Out of the entries that follow, copy each line containing "shoulder".

*** RECORDS TO USE ***

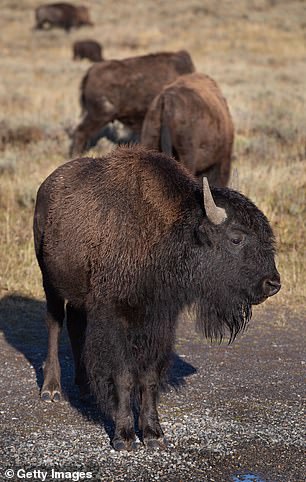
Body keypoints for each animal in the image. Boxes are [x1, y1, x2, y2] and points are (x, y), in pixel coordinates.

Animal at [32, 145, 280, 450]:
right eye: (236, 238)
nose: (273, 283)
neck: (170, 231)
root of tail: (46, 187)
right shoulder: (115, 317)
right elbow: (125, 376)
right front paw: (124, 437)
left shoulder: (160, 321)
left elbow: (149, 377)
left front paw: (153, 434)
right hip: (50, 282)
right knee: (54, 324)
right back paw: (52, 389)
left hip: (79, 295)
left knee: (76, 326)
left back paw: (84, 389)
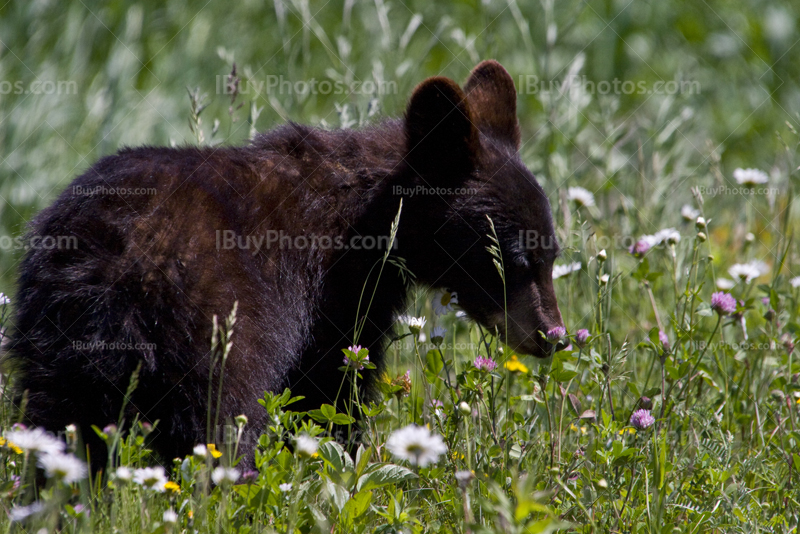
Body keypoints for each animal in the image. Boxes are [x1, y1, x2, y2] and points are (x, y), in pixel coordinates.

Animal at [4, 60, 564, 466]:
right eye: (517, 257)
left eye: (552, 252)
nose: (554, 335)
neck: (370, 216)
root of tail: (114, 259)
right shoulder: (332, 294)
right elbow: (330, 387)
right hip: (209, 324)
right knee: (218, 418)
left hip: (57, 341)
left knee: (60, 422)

***
*** RECORDS TO USE ***

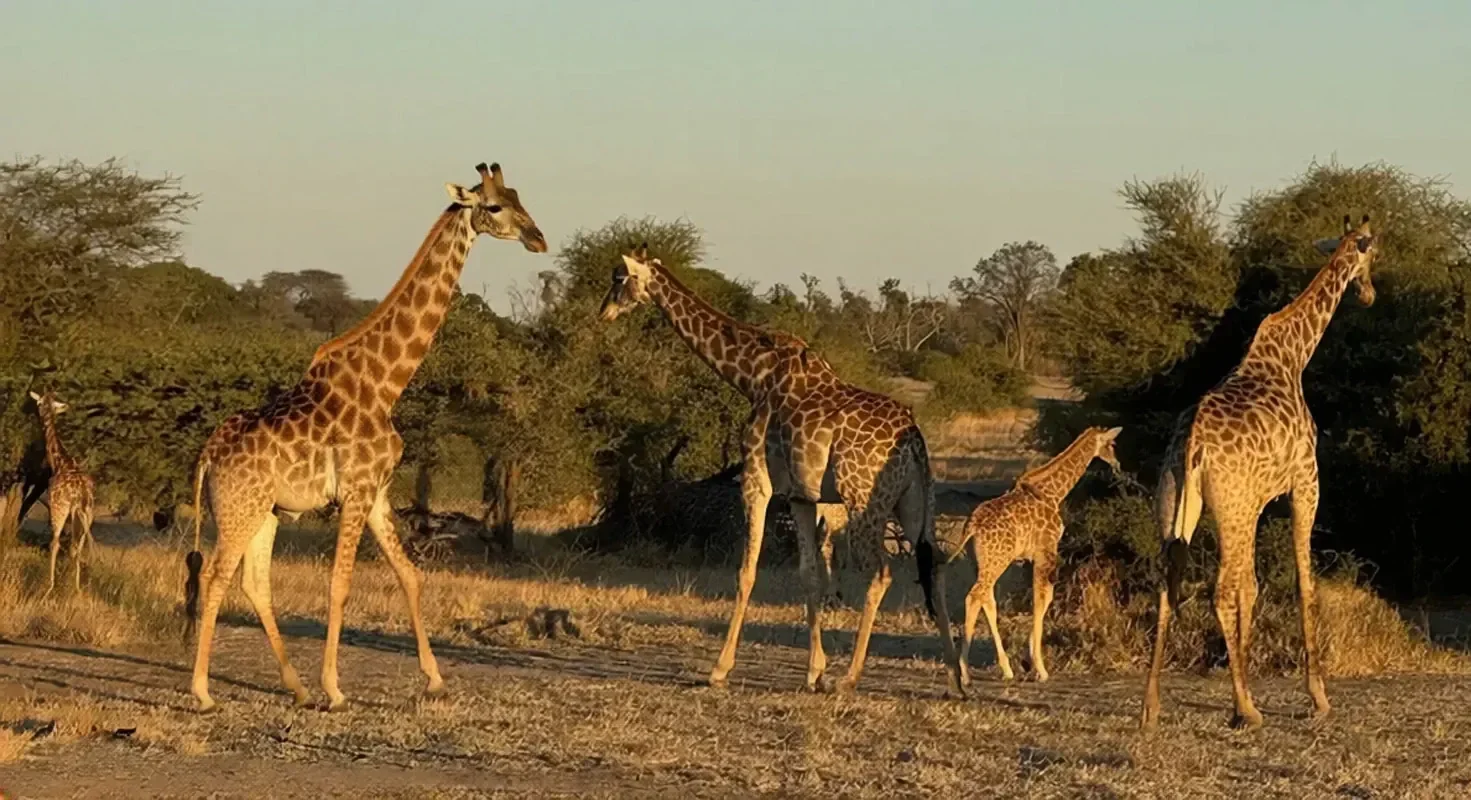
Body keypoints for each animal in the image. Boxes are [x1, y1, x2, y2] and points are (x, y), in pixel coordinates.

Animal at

***

■ **RESULT BELOW**
right shoulder: (115, 317)
left shoulder: (160, 321)
right shoulder: (332, 294)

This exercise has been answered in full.